Higher education teachers: Dobrišek Simon
Subject description
Prerequisits:
- Elementary knowledge of high school mathematics and computer programming.
Content (Syllabus outline):
- Introduction to pattern recognition and artificial intelligence: basic concepts and terminology.
- Processing and recognition of visual patterns: image acquisition, image segmentation, shape and texture features, automatic learning, and object recognition.
- Automatic visual detection and recognition of persons in surveilled areas. Methods of visual detection and recognition of faces and gaits in images.
- Processing and recognition of auditory patterns: speech signal acquisition and segmentation, speech features (energy, cepstral coefficients and dynamic features), and automatic learning for isolated commands recognition.
- Speech synthesis: acoustical modelling of speech, main methods of speech synthesis, learning speech synthesis from speech recordings.
- Speech-based man-machine communication: system components for speech-based man-machine communication, speech recognition system, speech synthesis system, dialog system.
Objectives and competences:
The aim of this course is to acquaint the student with the basic concepts and components of artificial intelligent systems in automation: computer vision, speech recognition and synthesis, and modern modes of man-machine communication.
Intended learning outcomes:
- After completing this course the student will be able to demonstrate knowledge and understanding of: building intelligent systems based on the use of the methods of visual and auditory patterns recognition; general usage of computer methods of image and speech processing in automation; and building intelligent user interfaces supporting natural man-machine communication.
- During the course the student will gain and improve transferable skills such as: searching for and using professional information sources in the field of artificial intelligence, computer vision, and speech technologies; use of information technology: the use of open source development tools (OpenCV,WEKA), programming environments (GCC, Netbeans), programming languages (C++,Java); problem solving: problem analysis, algorithm design, implementation and testing of a program; and group work: the organisation and management of groups, active participation in groups.

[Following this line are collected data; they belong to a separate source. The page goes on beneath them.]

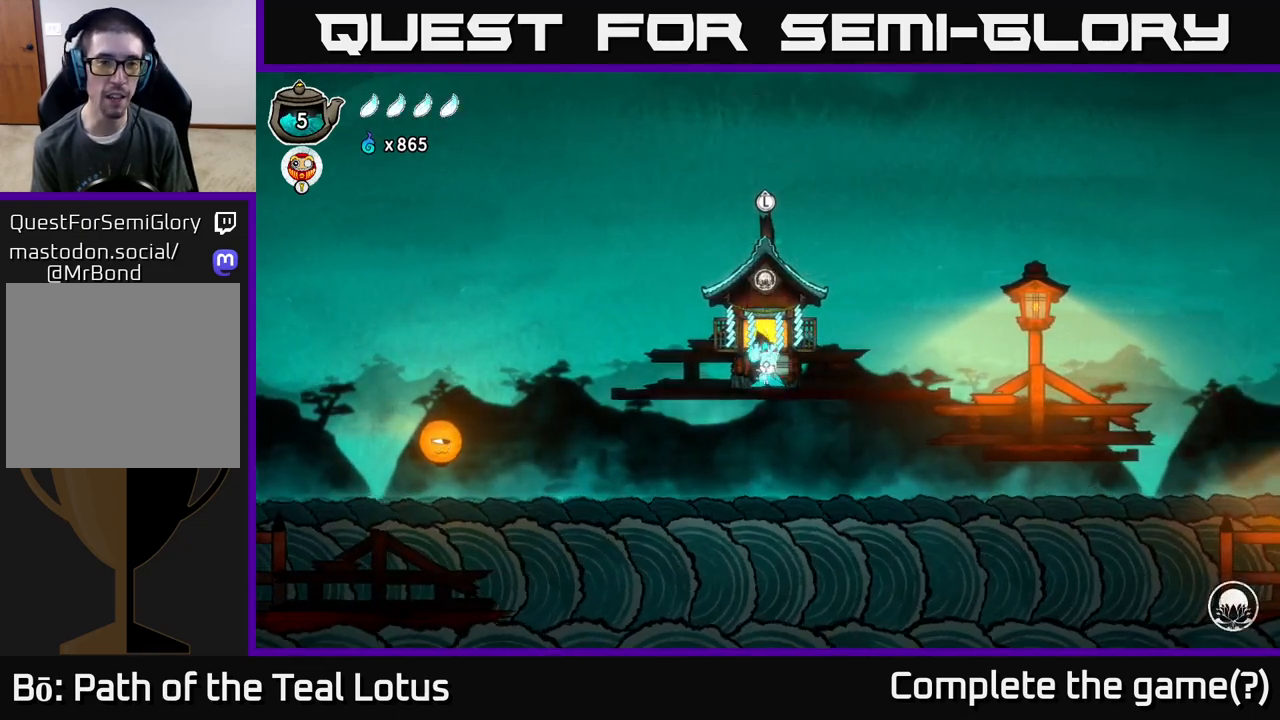
{"buttons": [], "left_stick": "right", "right_stick": "center", "events": [[233, "left_stick", "right"]]}
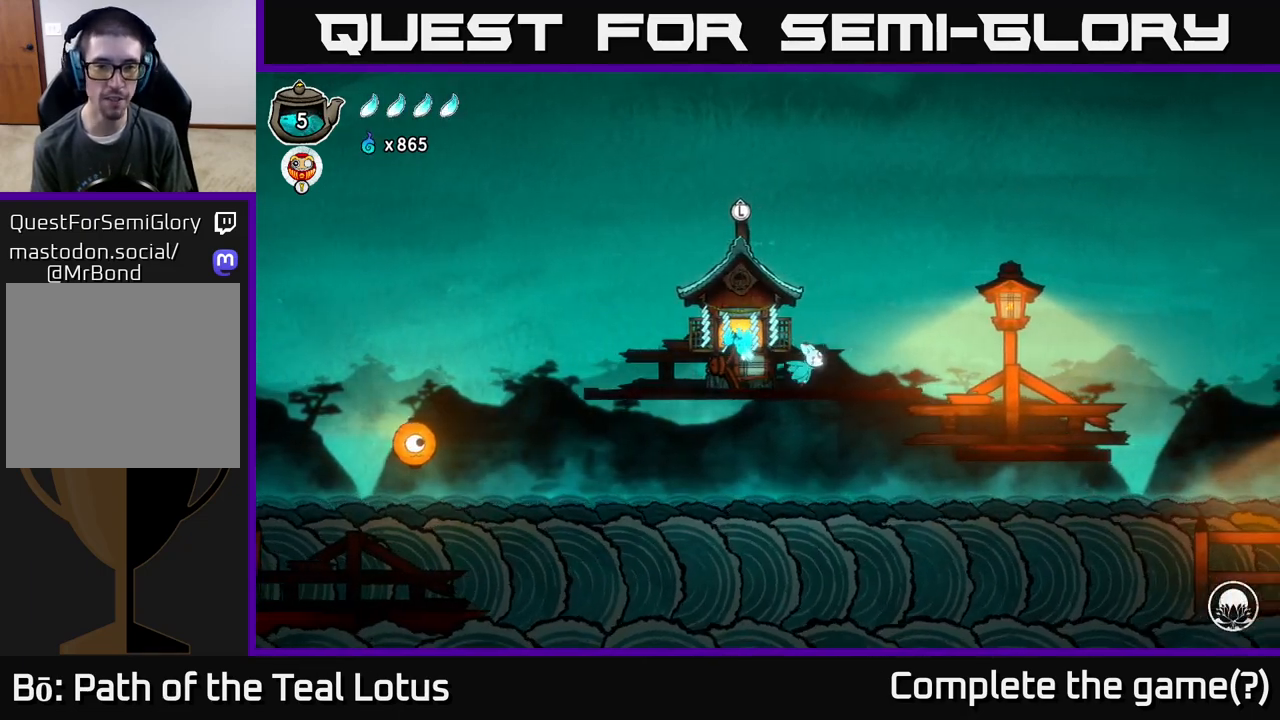
{"buttons": ["A"], "left_stick": "right", "right_stick": "center", "events": [[183, "A", "down"]]}
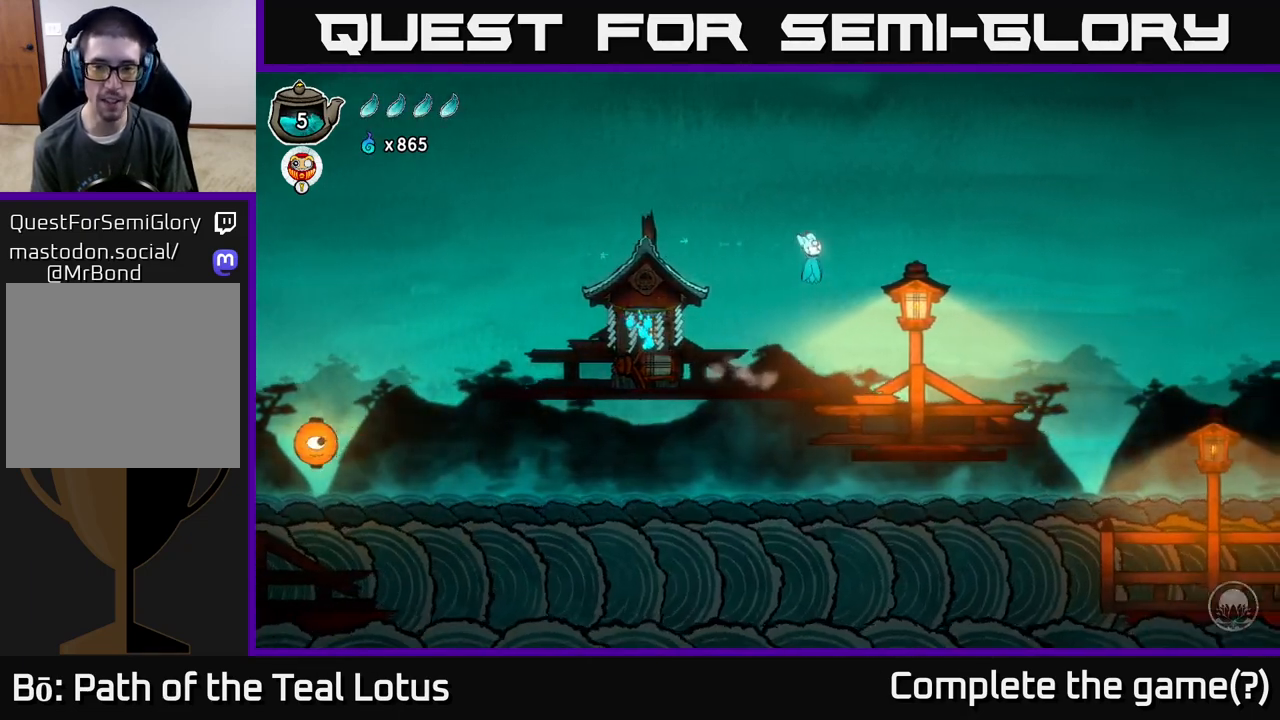
{"buttons": [], "left_stick": "right", "right_stick": "center", "events": [[100, "A", "up"], [150, "X", "down"], [367, "X", "up"]]}
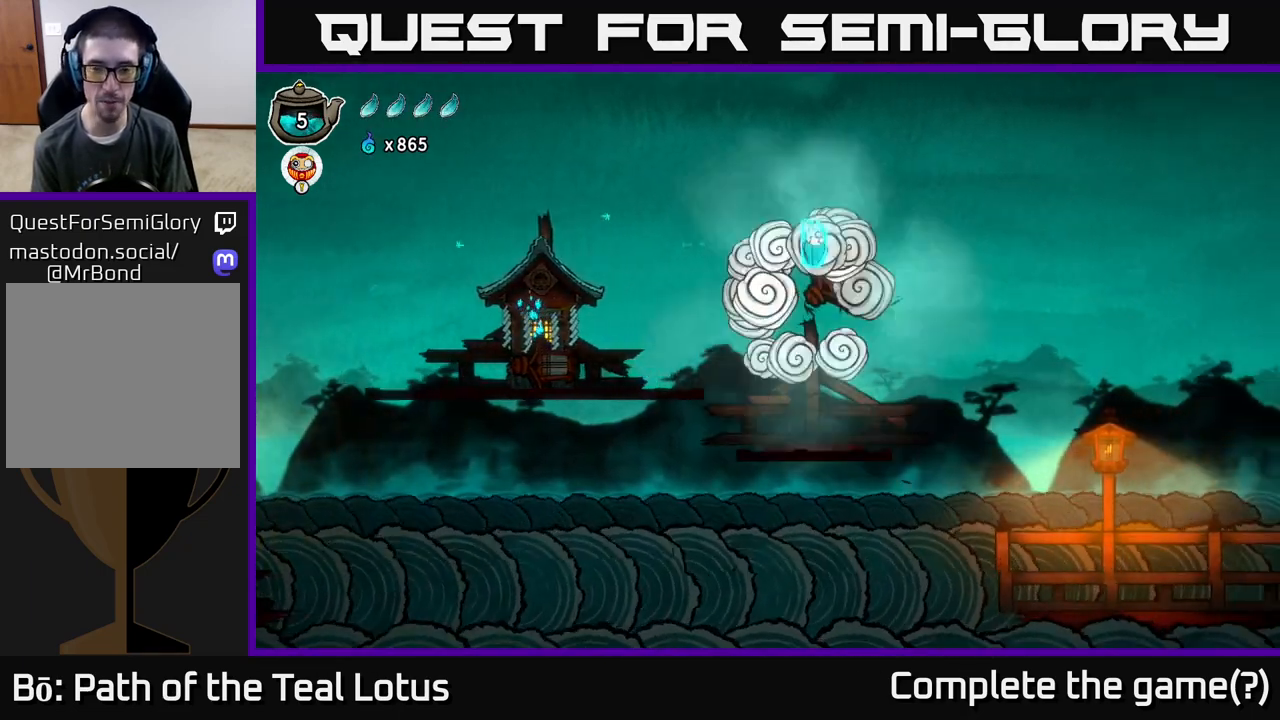
{"buttons": [], "left_stick": "right", "right_stick": "center", "events": [[100, "left_stick", "center"], [267, "left_stick", "right"]]}
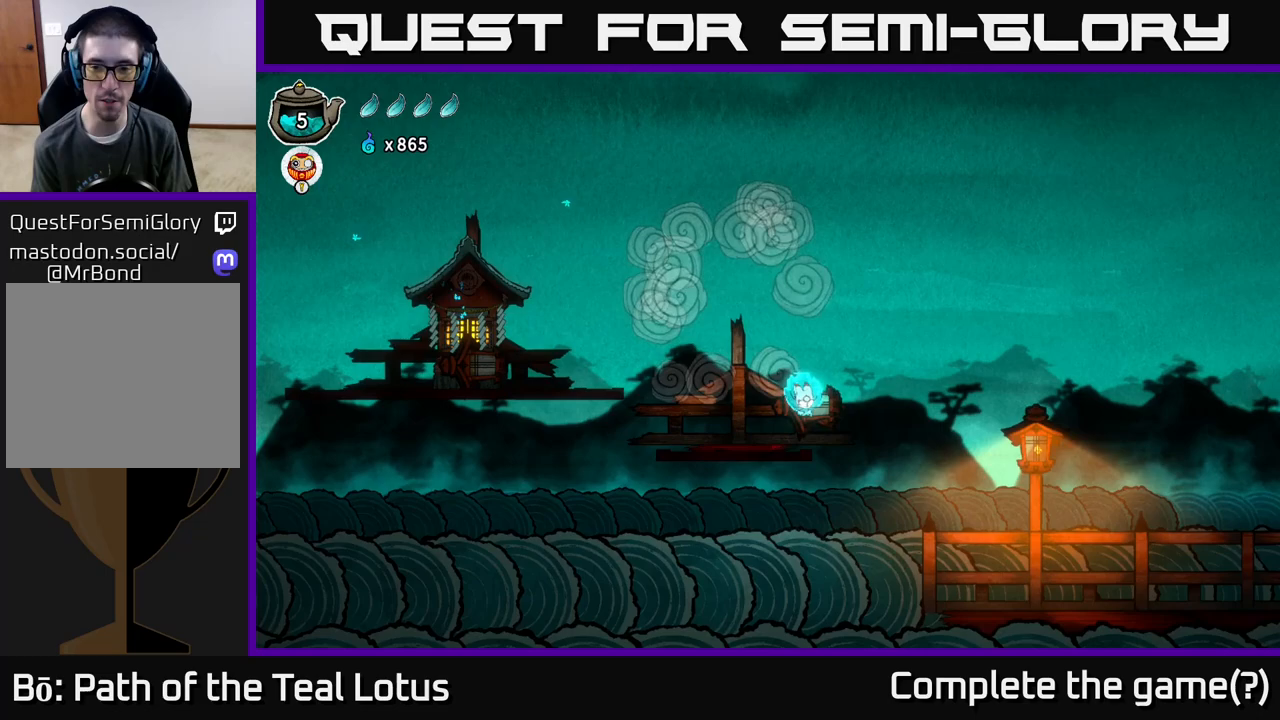
{"buttons": ["A"], "left_stick": "right", "right_stick": "center", "events": [[33, "A", "down"]]}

Learning and teaching methods:
- Lectures,
- seminar exercises,
- laboratory exercises,
- coursework.
Study materials
Readings:
- R. C. Gonzalez, R. E. Woods, S. L. Eddins: Digital Image Processing Using MATLAB , 2. izdaja, Gatesmark Publishing, 2009.
- J. C. Russ: The Image Processing Handbook, 6. izdaja, CRC, 2011.
- R. Pieraccini: The Voice in the Machine: Building Computers That Understand Speech, MIT Press , 2012.
- P. Taylor: Text-to-Speech Synthesis, Cambridge University Press, 2009.